Niagara group aims to bridge the gap in mental health services for young Black men
CBC
Since 2019, Future Black Female (FBF) has been helping young Black women and girls gain access to mental health services, financial literacy and career strategies.
Focusing on the ages of 16 to 22, FBF aims to help that demographic through transitional moments like graduating from high school, leaving home and getting a first job.
Now, the non-profit is looking to expand that mission to support young Black men and boys through a project called Ujamaa, which Bell said means "brotherhood," in Swahili.
Ujamaa is also used as a word for extended family and a principle of Kwanzaa that means building community through shared social wealth.
FBF's community engagement worker, Leon Bell, said the program came together out of a need for services to get over the stigma of seeking professional help.
"A lot of young Black men and boys in Canada may have Caribbean or African roots," said Bell.
"In their household, it may not be something that is normally addressed or that they feel is important."
He said the program aims to overcome cultural barriers and added services like this one are essential at that age.

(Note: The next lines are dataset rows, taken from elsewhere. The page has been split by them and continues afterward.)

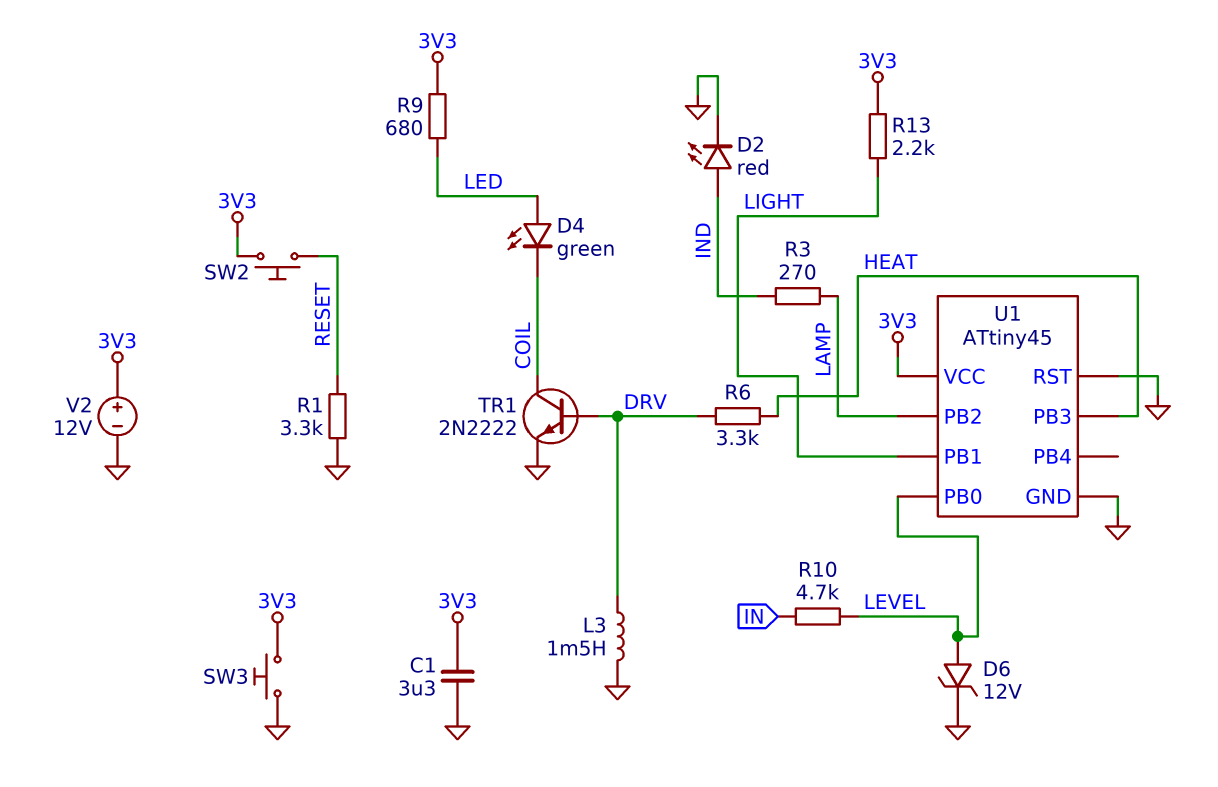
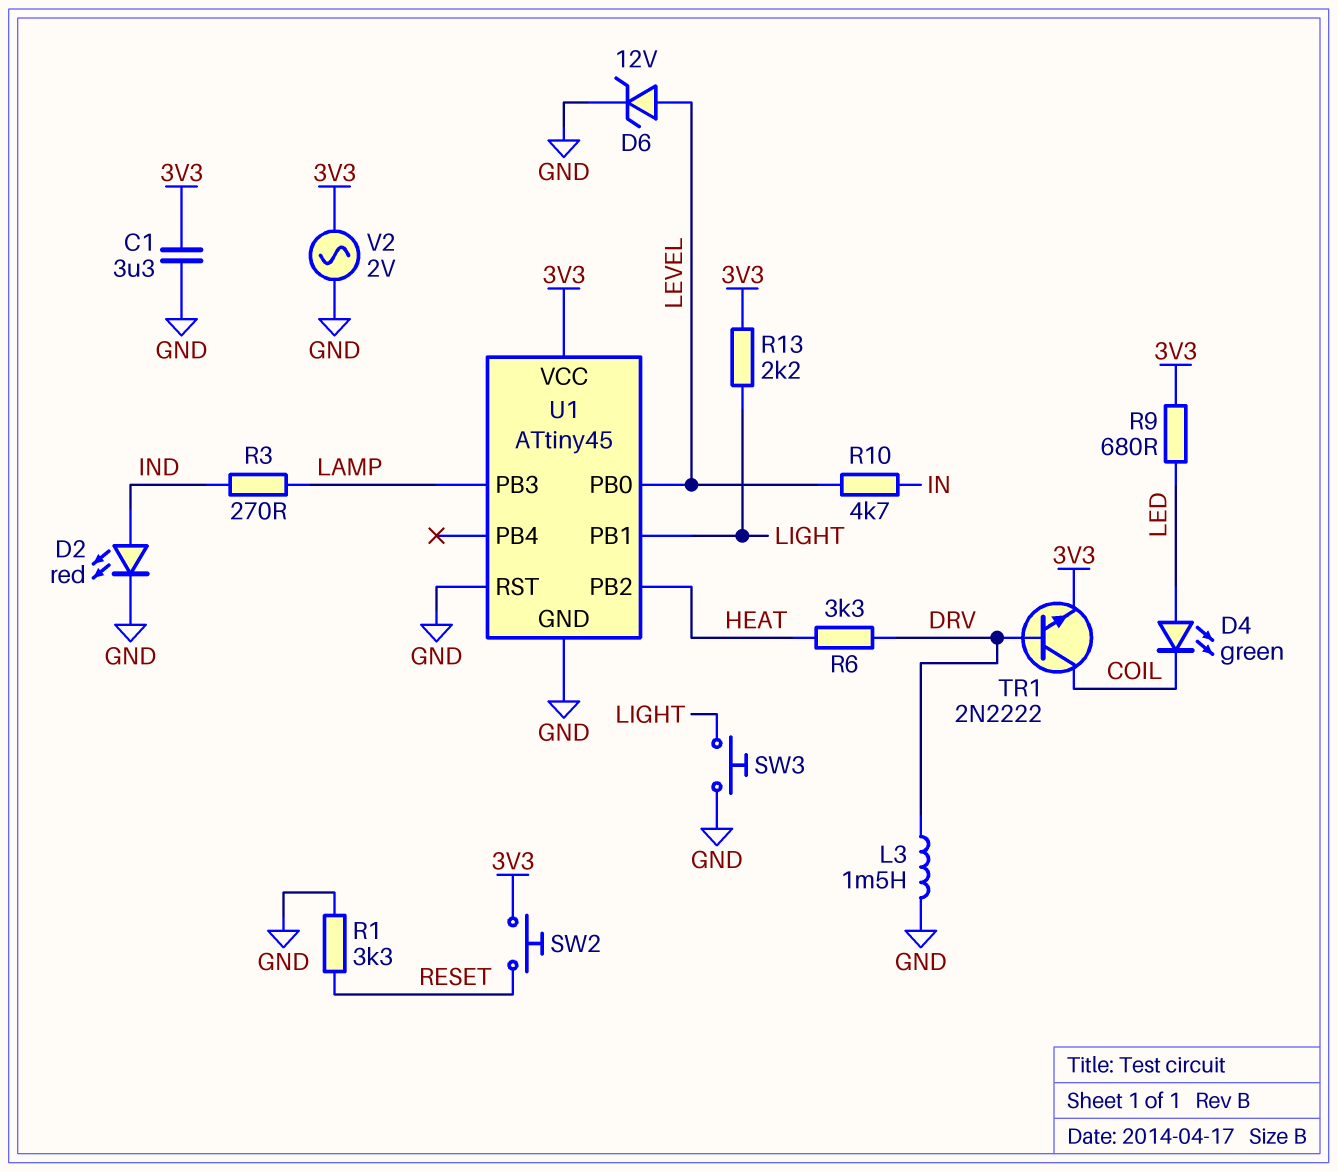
SW3: button (3V3, GND) -> button (GND, LIGHT)
TR1: NPN 2N2222 (B DRV, C COIL, E GND) -> NPN 2N2222 (B DRV, C COIL, E 3V3)
U1 pin PB2: LAMP -> HEAT
U1 pin PB3: HEAT -> LAMP
V2: 12V (plus 3V3, minus GND) -> AC 2V (3V3, GND)

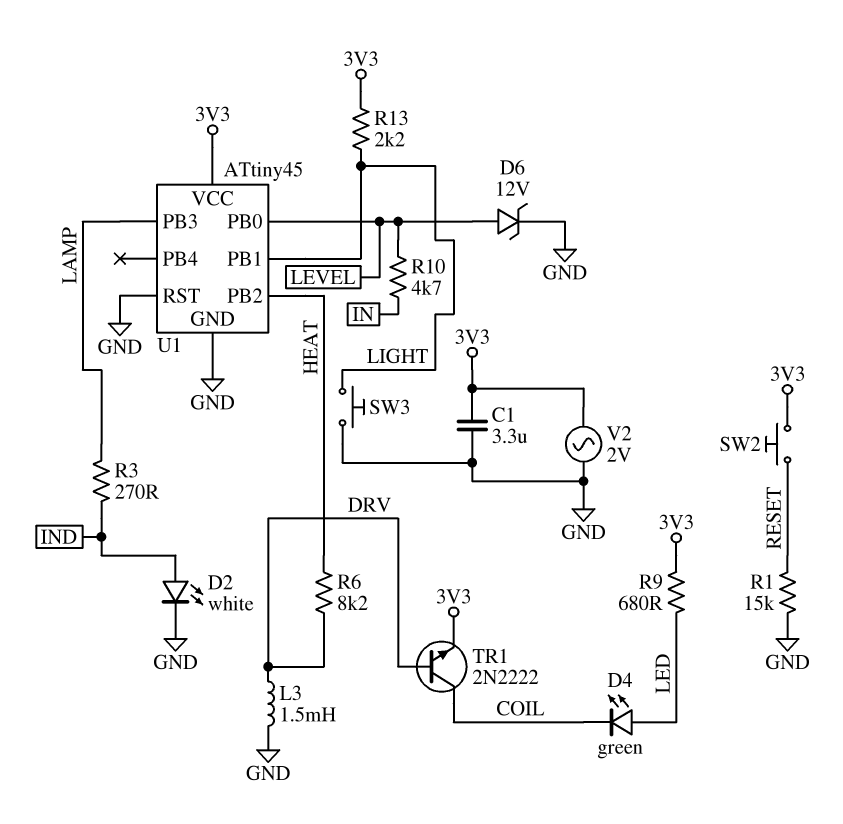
D2: LED red (A IND, K GND) -> LED white (A IND, K GND)
R1: 3.3k (GND, RESET) -> 15k (GND, RESET)
R6: 3.3k (DRV, HEAT) -> 8.2k (DRV, HEAT)

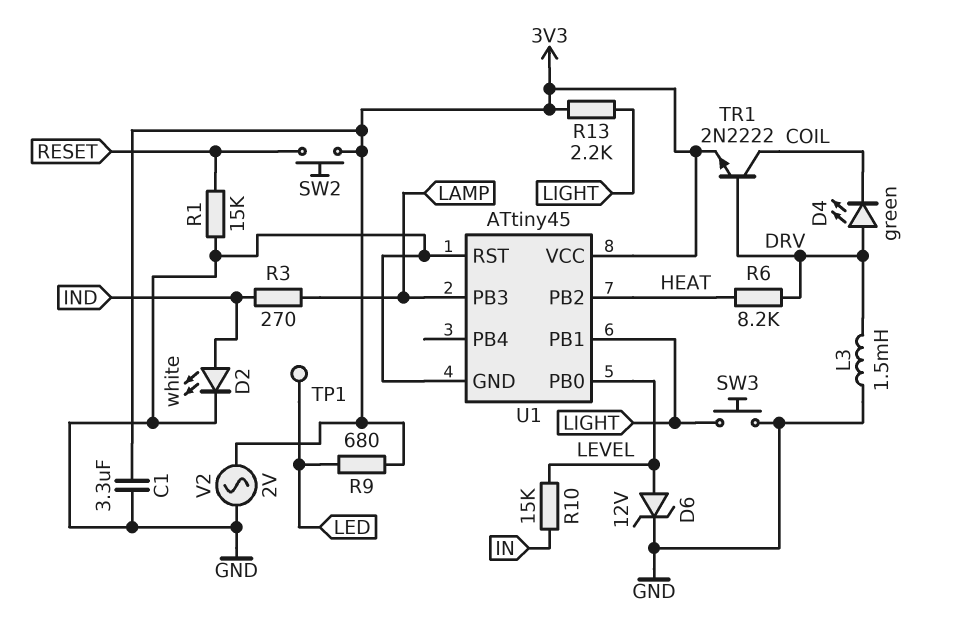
D4: LED green (A LED, K COIL) -> LED green (A DRV, K COIL)
R10: 4.7k (IN, LEVEL) -> 15k (IN, LEVEL)
TP1: none -> test point (LED)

"There's a lot of trauma in the community … If this goes unaddressed, then it just could spiral into other things like incarceration or [homelessness.]"
FBF was started by Tapo Chimbganda who was informed by her own experience as a 21-year-old Black immigrant in Canada.
"If I had the community, if I had the supports, I probably wouldn't have experienced so much trauma, so much challenges, so much barriers," she said.
Chimbganda has a PhD in language, culture and teaching and a master's degree in psychotherapy and said she's worked in different communities in the Niagara region.
"I kept coming across a similar story, especially for Black women and other women of colour, the social isolation, the not knowing like simple things and why financial literacy is so important to us," she said.
That's why she built FBF on three pillars: mental health, financial literacy and education and career strategies.